Сегодня я решила написать про грудь. Только недавно ее вообще не было, а тут вдруг сама по себе начала расти, как будто отдельно от меня… Почему так происходит? Зачем? Откуда она вылезает? Почему нельзя сделать так, чтобы все оставалось как было? Все как будто с ума сошли с этой грудью. Девчонки показывают ее друг другу, сравнивают, как она трясется при прыжках, у кого больше — хвастаются. И мальчишки туда же, пялятся, обсуждают… Не понимаю, чему они все так радуются. Может, это я странная? Меня вот бесит, что у меня растет грудь. Просто жутко бесит. До смерти. И при этом мама по телефону обсуждает с каким-то очередным врачом, что хочет ее себе увеличить. Я решила послушать, что она будет говорить, и тихонько подобралась поближе. Она опять сказала, что у нее все это началось после рождения ребенка. Потому что она кормила грудью. Мама от телефона не отлипает и каждый день об этом говорит. Чушь какая-то. Она хочет, чтобы ее тело снова стало таким, как до моего рождения. Может, тогда просто не стоило меня рожать? Без меня ее жизнь определенно была бы лучше. Наверное, нам всем не стоило рождаться, вообще всем. Тогда никаких проблем не было бы. Потому что не было бы ни радости, ни грусти, ничего. Конечно, люди не виноваты, что у них есть сперматозоиды и яйцеклетки. Но я думаю, что пора бы уже перестать соединять их друг с другом.

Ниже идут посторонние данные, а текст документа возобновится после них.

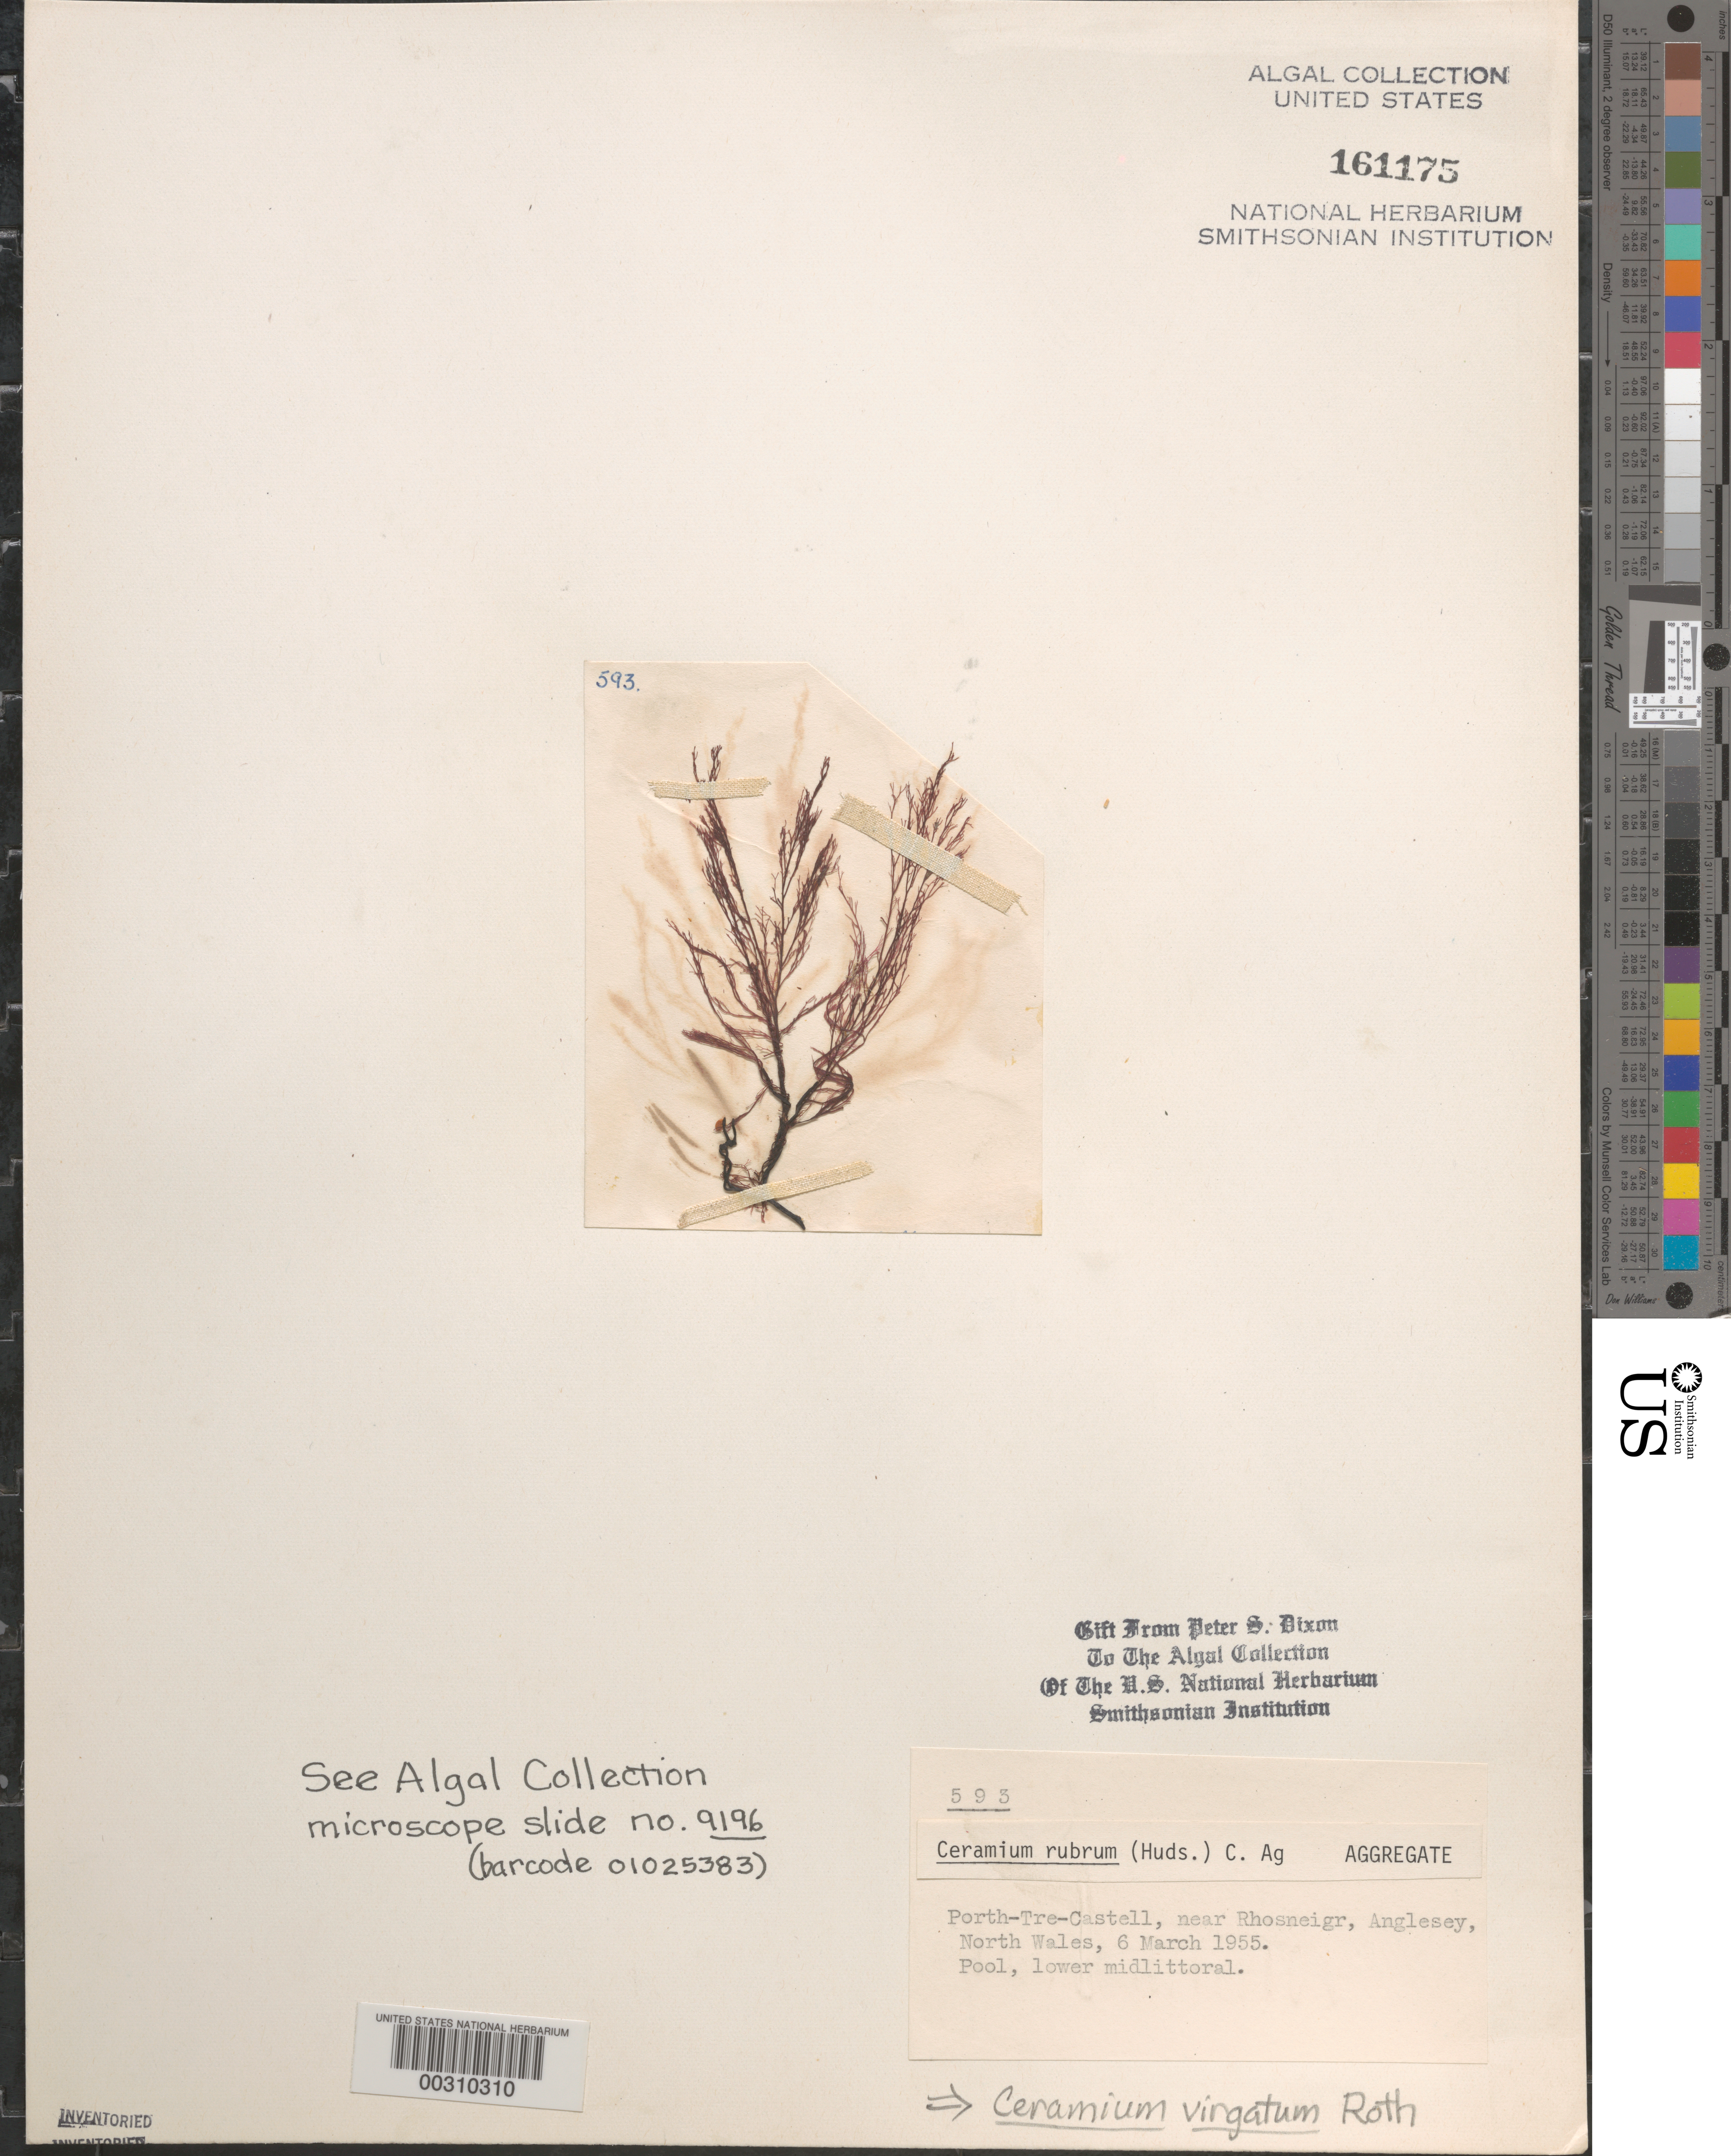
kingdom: Plantae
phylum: Rhodophyta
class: Florideophyceae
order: Ceramiales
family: Ceramiaceae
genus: Ceramium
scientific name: Ceramium virgatum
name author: Roth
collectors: P. S. Dixon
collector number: PSD 593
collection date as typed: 06 Mar 1955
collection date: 1955-03-06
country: United Kingdom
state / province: Wales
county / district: Gwynedd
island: Anglesey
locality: Porth Tre-castell, near Rhosneigr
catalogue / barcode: US 161175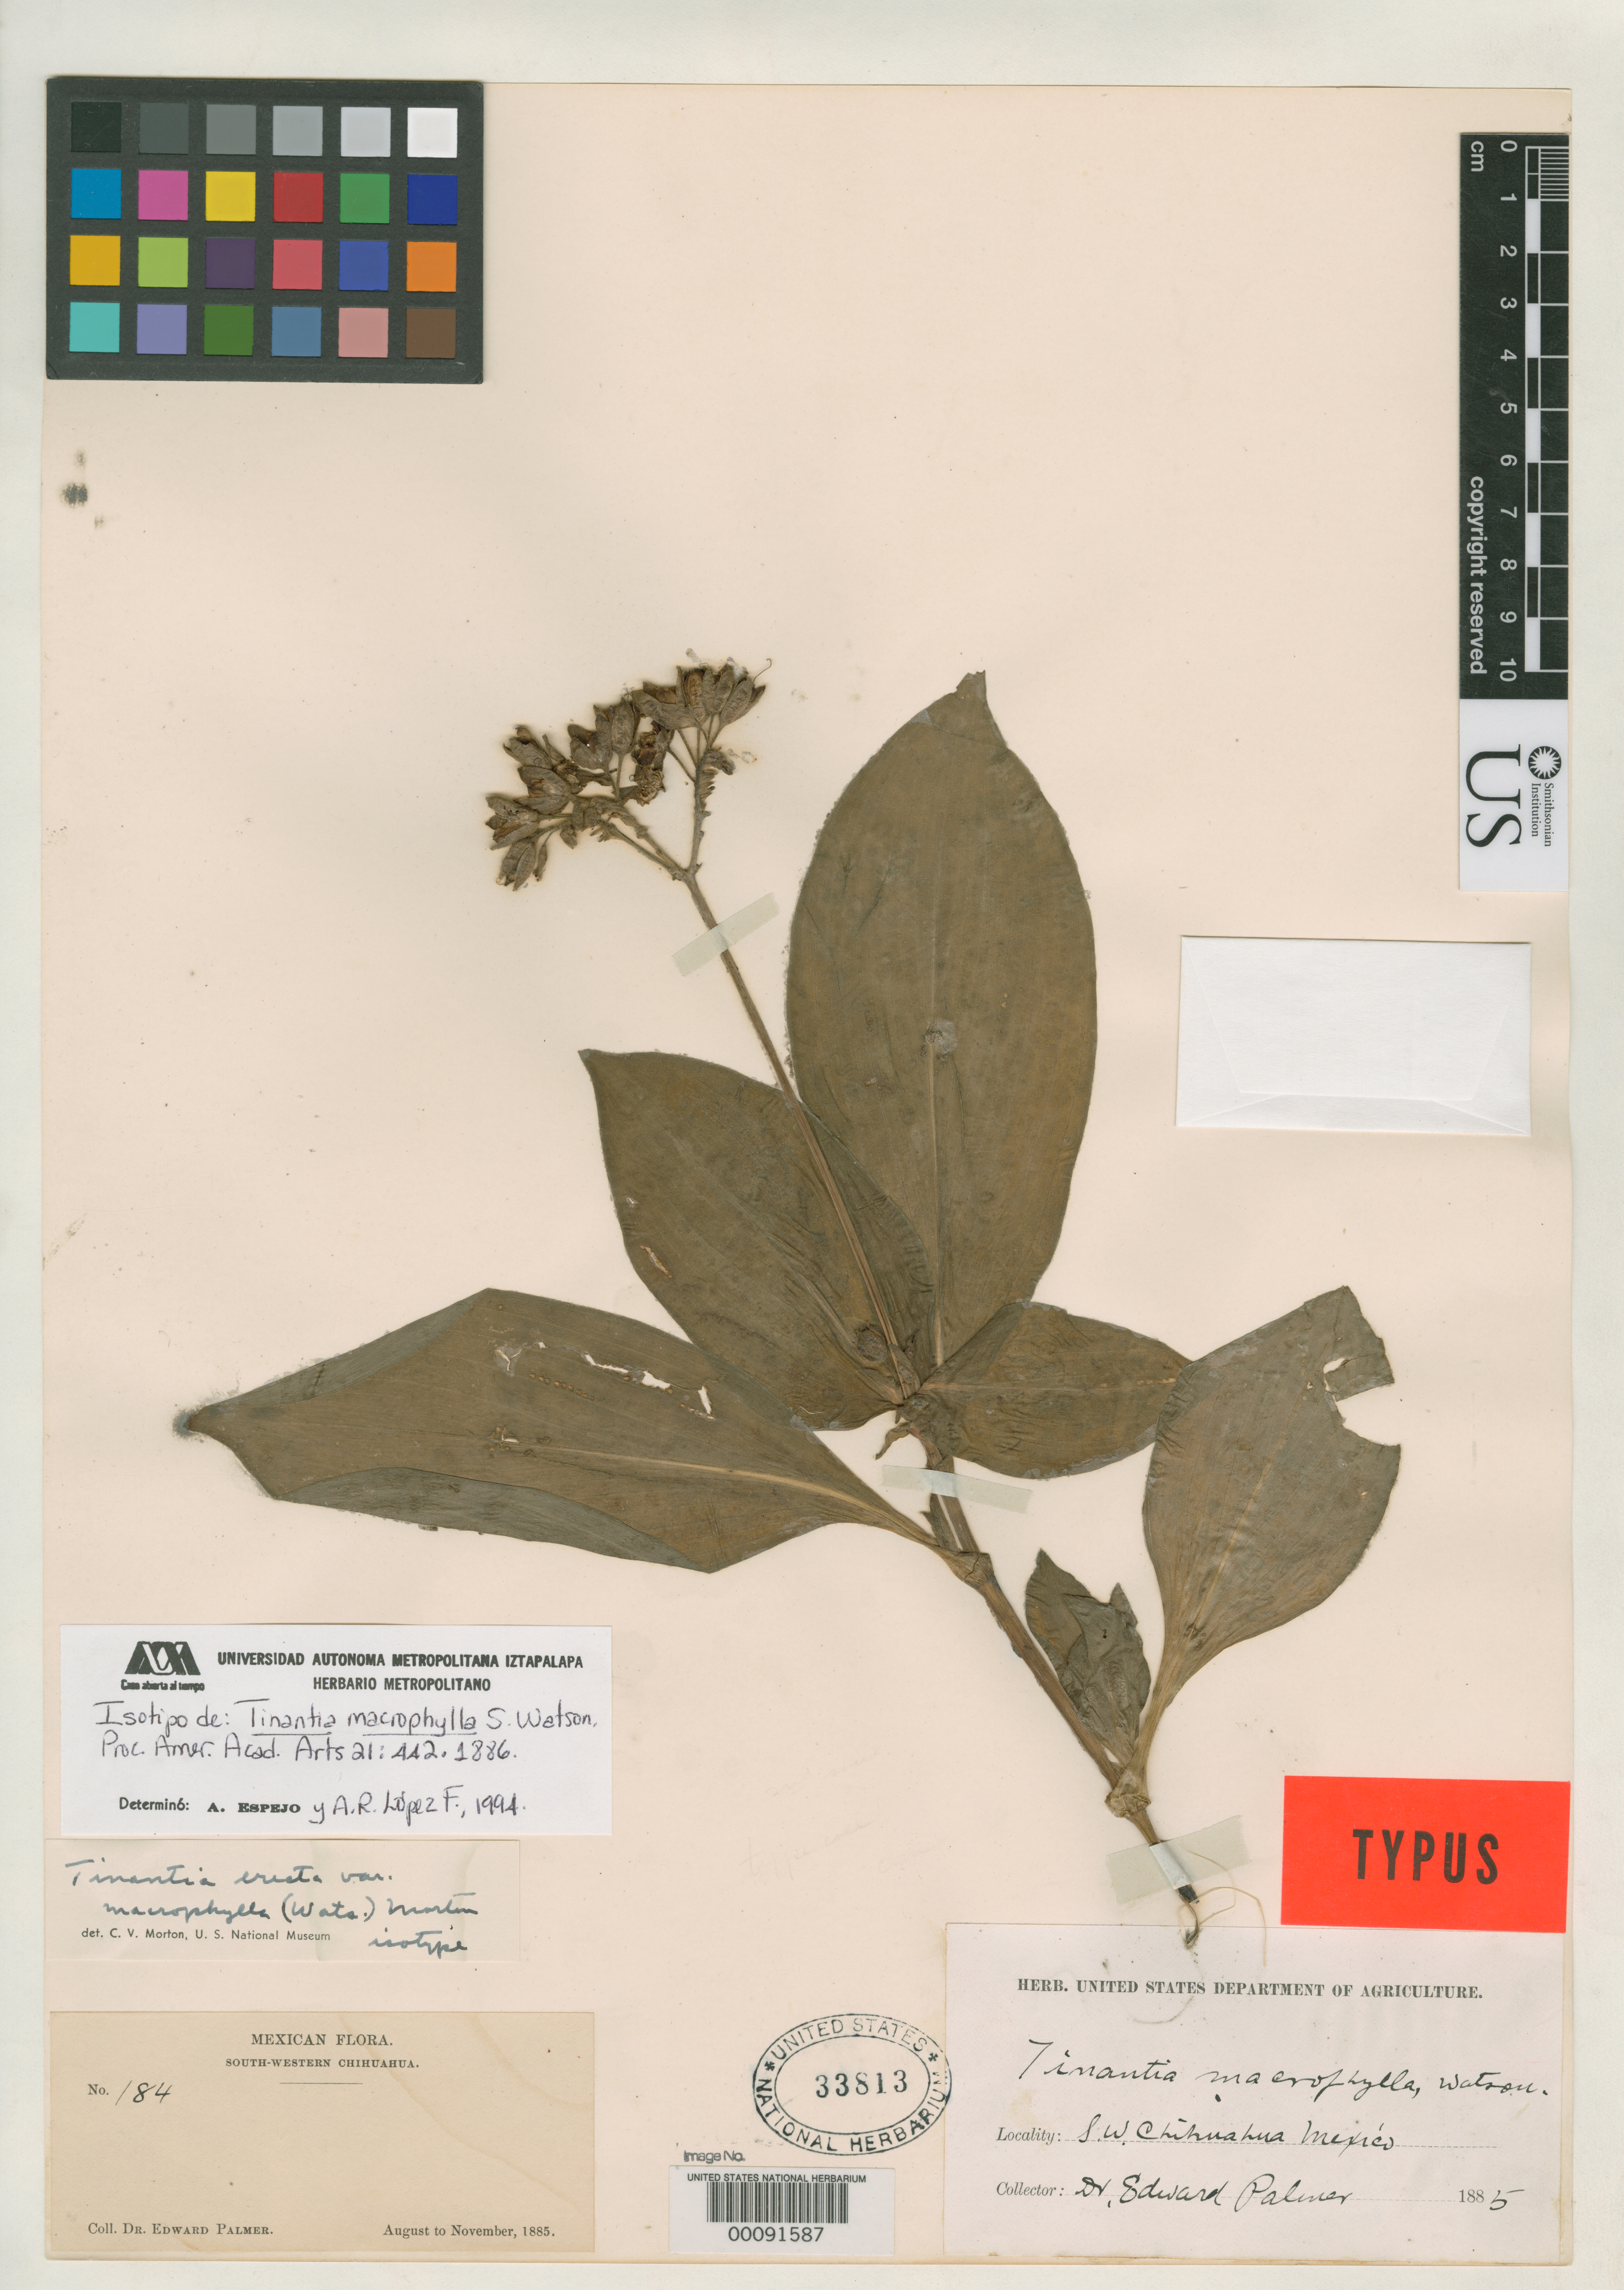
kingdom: Plantae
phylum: Tracheophyta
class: Liliopsida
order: Commelinales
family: Commelinaceae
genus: Tinantia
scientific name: Tinantia macrophylla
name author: S. Watson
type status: Isotype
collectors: E. Palmer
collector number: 184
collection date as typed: Aug 1885 to -- Nov 1885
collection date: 1885-08/1885-11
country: Mexico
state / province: Chihuahua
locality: Hacienda San Miguel.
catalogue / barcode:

— Ну ладно, Мидорико, предлагаю перекусить!
Мы посмотрели по карте и решили отправиться в самое большое кафе на территории парка.
Было сильно за полдень, так что свободных мест в кафе хватало. Нас проводили к столику, мы уселись. Достав из сумочки на поясе маленький блокнот, Мидорико положила его справа от себя, а потом тщательно вытерла лицо влажным полотенцем — их нам принесла официантка вместе с двумя стаканами воды. Затем мы обе склонились над меню. Я выбрала рис с тэмпурой, а Мидорико остановилась на карри. После того как мы сделали заказ, я наконец позволила себе восхититься:
— Какая же ты крутая!
Восхищаться было чем: с тех пор как мы пришли в парк, прошло два с половиной часа, и все это время Мидорико провела на аттракционах. Более того, она двигалась по четко продуманному маршруту, мастерски перестраивая его на ходу с учетом очередей. Видимо, решила за минимально возможное время перепробовать максимальное количество аттракционов. Как можно более экстремальных. От одного вида того, как кабинка со зловещим грохотом ползет вверх по ее любимым американским горкам, у меня по хребту пробегали мурашки. Я махала Мидорико, пока она стояла в очереди, иногда снимала на телефон. Прикрывшись ладонью от солнца, наблюдала, насколько хватало зрения, за ее крошечной, пристегнутой к креслу фигуркой. Потом снова еле поспевала за стремительным шагом Мидорико и снова издалека следила за тем, как ее поднимают на высоту и раскручивают, как она проносится на чудовищной скорости по огромным рельсам… И от одного этого я успела страшно устать.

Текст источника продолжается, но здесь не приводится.